MF: Kannst du und willst du diesen Accept-Schatten jemals loswerden?

Udo: Der wird mich wahrscheinlich immer verfolgen. Das wäre auch blöd, wenn ich sage, damit habe ich nichts mehr zu tun. Das gehört zu meiner Historie! Ich habe kein Problem damit, diese Nummern zu spielen, aber irgendwann wird es einen reinen U.D.O.-Set geben. Mittlerweile glaube ich, dass wir selber genügend Material haben, um einen Set zu füllen. Es wird immer schwieriger, und es ist ein Albtraum, eine Setliste zu kreieren. Dabei kannst du nicht jeden zufriedenstellen.

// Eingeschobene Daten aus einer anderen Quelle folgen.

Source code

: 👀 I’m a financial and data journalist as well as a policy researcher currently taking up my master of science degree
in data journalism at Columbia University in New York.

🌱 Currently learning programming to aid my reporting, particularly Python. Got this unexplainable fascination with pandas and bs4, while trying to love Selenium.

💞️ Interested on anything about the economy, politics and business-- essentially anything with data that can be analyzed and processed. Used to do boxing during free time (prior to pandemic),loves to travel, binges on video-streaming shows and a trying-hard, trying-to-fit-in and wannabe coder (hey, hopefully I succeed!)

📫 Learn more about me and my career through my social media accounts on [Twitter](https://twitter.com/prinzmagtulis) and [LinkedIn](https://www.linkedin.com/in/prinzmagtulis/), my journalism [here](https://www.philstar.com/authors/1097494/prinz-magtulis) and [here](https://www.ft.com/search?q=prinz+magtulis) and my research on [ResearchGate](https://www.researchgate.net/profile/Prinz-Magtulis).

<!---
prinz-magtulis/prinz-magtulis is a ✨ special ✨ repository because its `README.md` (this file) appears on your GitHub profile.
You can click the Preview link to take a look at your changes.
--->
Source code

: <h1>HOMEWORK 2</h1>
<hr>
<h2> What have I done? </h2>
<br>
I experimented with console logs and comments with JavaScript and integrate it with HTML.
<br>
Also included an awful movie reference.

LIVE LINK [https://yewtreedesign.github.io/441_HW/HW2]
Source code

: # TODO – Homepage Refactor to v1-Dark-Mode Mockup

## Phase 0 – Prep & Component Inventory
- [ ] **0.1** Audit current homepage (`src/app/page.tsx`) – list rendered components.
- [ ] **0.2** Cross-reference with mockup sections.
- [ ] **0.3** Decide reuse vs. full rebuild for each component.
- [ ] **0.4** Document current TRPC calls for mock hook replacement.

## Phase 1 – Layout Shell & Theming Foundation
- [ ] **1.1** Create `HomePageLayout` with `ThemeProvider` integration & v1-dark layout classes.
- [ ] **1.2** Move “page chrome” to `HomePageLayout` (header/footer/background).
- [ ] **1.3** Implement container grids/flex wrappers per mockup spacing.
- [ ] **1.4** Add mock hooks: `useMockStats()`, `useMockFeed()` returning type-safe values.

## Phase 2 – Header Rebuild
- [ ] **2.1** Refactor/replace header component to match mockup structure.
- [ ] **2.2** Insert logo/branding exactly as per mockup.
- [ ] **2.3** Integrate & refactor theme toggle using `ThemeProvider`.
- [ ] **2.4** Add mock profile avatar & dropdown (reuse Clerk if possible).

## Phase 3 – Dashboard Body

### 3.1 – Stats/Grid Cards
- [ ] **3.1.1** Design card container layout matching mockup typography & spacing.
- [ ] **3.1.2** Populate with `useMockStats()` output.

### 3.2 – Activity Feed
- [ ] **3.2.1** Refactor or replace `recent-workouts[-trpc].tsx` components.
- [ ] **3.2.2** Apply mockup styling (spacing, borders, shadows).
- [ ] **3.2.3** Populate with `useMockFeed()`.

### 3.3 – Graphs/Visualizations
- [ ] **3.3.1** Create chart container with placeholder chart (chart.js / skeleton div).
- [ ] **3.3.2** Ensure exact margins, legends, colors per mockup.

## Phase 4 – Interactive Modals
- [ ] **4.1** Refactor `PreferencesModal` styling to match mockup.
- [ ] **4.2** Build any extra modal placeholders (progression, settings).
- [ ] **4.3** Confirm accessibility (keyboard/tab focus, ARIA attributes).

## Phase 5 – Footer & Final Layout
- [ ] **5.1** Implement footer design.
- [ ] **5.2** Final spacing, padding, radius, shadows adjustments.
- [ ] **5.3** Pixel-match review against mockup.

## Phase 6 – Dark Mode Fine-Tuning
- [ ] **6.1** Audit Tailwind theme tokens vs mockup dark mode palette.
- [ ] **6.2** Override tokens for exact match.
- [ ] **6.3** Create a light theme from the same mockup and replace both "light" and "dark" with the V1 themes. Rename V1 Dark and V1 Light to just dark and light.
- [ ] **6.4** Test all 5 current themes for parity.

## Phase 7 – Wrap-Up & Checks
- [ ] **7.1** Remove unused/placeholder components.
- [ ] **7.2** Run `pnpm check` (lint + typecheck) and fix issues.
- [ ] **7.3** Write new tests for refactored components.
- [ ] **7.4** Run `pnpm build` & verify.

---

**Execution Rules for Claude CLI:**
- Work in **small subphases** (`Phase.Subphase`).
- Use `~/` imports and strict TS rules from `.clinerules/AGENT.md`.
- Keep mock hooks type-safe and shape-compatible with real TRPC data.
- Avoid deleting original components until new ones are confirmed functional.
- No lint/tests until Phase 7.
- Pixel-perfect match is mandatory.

MF: Was ist mit deinem Buch, das du veröffentlichen willst?

Udo: Ach Gott! WANN??? Im Augenblick stockt die ganze Geschichte, weil momentan… Ich muss mir gleich die Aufnahmen mit dem Marine-Orchester anhören. Diese sollen im Juli dieses Jahr veröffentlicht werden, das war eine Höllenarbeit. Für das letzte Studioalbum haben wir uns sehr viel Zeit genommen. Dazwischen bleibt kaum Luft. In den paar Tagen, in denen nichts läuft… Wir sind bis Ende Jahr komplett ausgebucht und so geht es weiter bis 2016. Bist du dann mal zwei Wochen zu Hause, hast du keinen Bock, dich hinzusetzen und noch ein Buch zu schreiben. Das wird mit Sicherheit kommen, aber gut Ding will Weile haben. Uns wird nicht langweilig und wir sind rund um die Uhr beschäftigt.

MF: Dann sage ich besten Dank fürs Interview, weiterhin alles Gute und ich bin gespannt, was noch alles aus dem Hause U.D.O. kommt!

Udo: Kein Problem! Danke dir für die Zeit, die du dir immer nimmst!